The big beast of the moment. AI.
And we stand the risk of repeating every mistake we have made in the past.
when you don’t write the rules of a new technology, don’t use it enough, you write yourselves out of history.
In the field of Digital Humanities, we learnt an eternal truth – creators of technology write their biases into the tech they make. AI was developed over decades by mostly white men. It’s trained on vast amounts of data. The diversity of that dataset is more today, but not enough.
Yet, every interface’s default settings still remain English. Unless prompted, it will not even bother to look at documents outside the English language. Unless specified, it will use white-ness as a default. It is not taking the burden of fact-checking data about India, it does not know what is a stereotype and what is true cultural representation, it needs to be prompted to get that information out. And how many of us are actively doing that?

Which means, who and what gets written out of histories tomorrow depends on how we build and use AI today.
Already, studies are showing that women are widely unrepresented in AI spaces. “While having more women and underrepresented groups in AI won’t automatically fix existing biased data sets, it will drive a push for more diverse and representative data collection over time.” (Source)
Today, the cost of AI can be afforded only be a privileged few among the minority. And among them, how many of us are really putting out OUR stories and knowledge? How much of the data in non-English (and to an extent, non-Hindi) languages being captured? I don’t know and I am happy to be corrected. “It is important for the Global South to take an active role in managing its data and narrative – through collaboration, standardization, and investment,” said Dima Al-Khatib, Director of the United Nations Office for South-South Cooperation.” (Source)
If you try to generate AI voices and videos today, you will know what I mean. The aesthetic, the vocal texture, the accents – everything is hyper anglicised. All software that helps you in writing will flatten your voice to a global standard, one set by white people. Speech to text has seen a lot of improvement over the years, but it’s still not as seamless as if you are an American. I don’t know how well it works on say a heavy Bengali accent or a heavy Malayalam one. If you have insights, I would love to know.
***
The thing is; AI has definite ethical concerns – most universally of them all – the environment. But why must the burden of ethical workflows fall on the shoulders of the already marginalised? Why are our stories an afterthought in data-collection? Who takes the responsibility of digitising our stories for future data training? And why must we be shy of doing that?
We need to be using more of AI. We need to be building our own software, that recognises us. We definitely first need to be building a lot more truly representative datasets. As history proves, legacy belongs to those who can write their stories into a new piece of technology. Someone who can translate the stories, culture, and languages of the land into the most wide-spread medium in use.

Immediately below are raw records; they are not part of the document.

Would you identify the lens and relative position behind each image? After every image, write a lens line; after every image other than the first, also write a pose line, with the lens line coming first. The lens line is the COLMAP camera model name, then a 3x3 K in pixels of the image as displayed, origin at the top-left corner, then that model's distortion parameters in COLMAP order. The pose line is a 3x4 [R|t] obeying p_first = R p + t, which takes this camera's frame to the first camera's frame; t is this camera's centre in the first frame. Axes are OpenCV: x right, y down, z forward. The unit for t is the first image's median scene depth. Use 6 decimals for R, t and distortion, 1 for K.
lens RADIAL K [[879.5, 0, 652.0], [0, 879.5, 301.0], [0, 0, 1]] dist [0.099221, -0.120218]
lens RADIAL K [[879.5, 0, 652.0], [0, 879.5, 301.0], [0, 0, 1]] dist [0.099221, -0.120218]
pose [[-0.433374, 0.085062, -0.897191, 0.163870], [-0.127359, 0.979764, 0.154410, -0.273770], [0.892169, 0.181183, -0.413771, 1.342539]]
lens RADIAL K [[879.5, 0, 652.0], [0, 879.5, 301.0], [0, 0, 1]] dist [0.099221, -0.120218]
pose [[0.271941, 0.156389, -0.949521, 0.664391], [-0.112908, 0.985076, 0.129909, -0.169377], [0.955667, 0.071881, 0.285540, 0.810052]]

Today, and for what seems a long time, that is the screen, and that tech is the AI.
Disclaimers
I use only the perspective of being Indian and a woman, because that’s what I understand and know. That’s my lens. It does not mean to invalidate all the other intersectional minorities and their representation challenges.

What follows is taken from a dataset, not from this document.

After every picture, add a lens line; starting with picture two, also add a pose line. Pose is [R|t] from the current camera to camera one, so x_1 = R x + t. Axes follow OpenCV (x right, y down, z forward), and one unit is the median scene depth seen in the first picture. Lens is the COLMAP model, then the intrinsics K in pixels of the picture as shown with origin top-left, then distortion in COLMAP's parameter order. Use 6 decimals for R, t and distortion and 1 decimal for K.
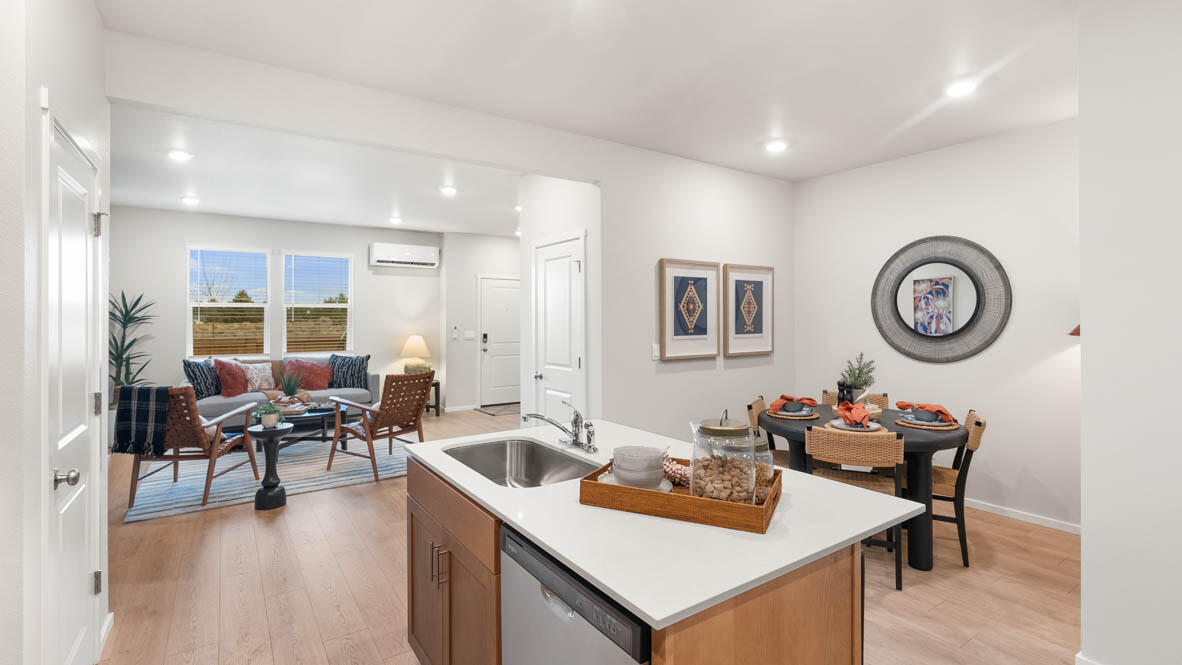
lens RADIAL K [[539.3, 0, 580.1], [0, 539.3, 323.4], [0, 0, 1]] dist [0.023990, 0.000033]
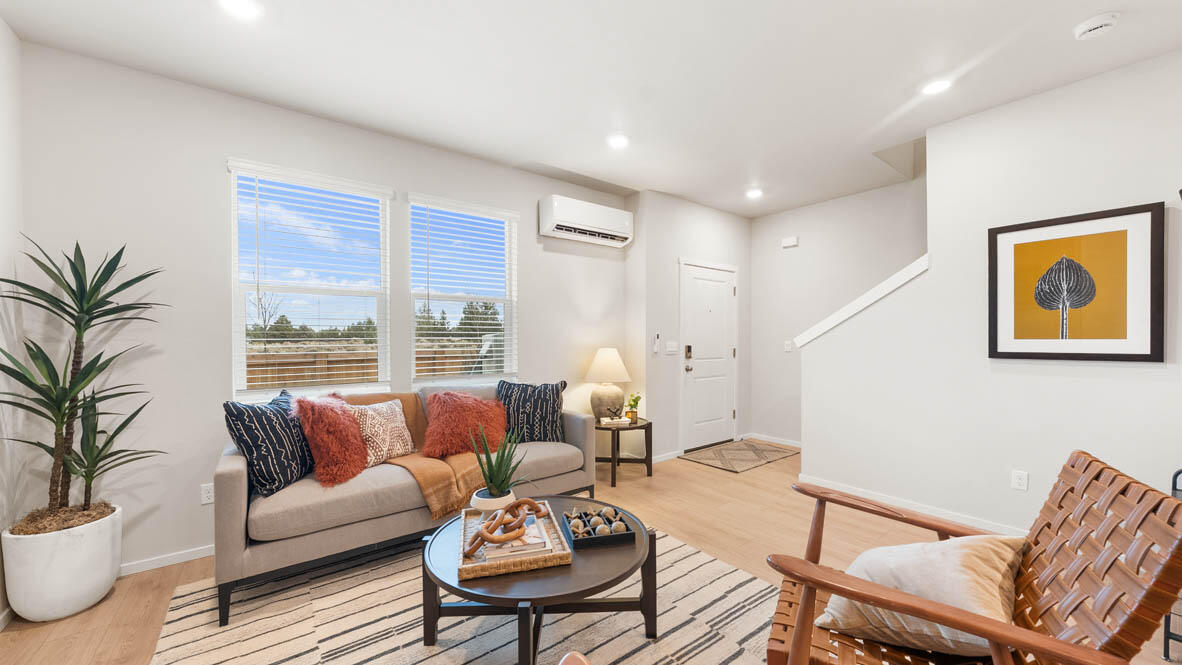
lens RADIAL K [[437.2, 0, 599.1], [0, 437.2, 343.1], [0, 0, 1]] dist [-0.002117, 0.000110]
pose [[0.997257, -0.007928, 0.073596, -0.420992], [0.008292, 0.999955, -0.004639, 0.022604], [-0.073556, 0.005237, 0.997277, 0.584478]]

in this piece i explore a more civilisational effect of how technology moves communities into the next generation. early disclaimer, this generalises a lot. but I am here tracking trends at the scale of 1000s of years, so zooming in on specific cases and outliers is not easy.
This is by no means an exhaustive analysis. that is the work of many years. I will continue to write and build upon it. but this is a call to action – to reclaim our cultural, linguistic identities online. to build usable datasets.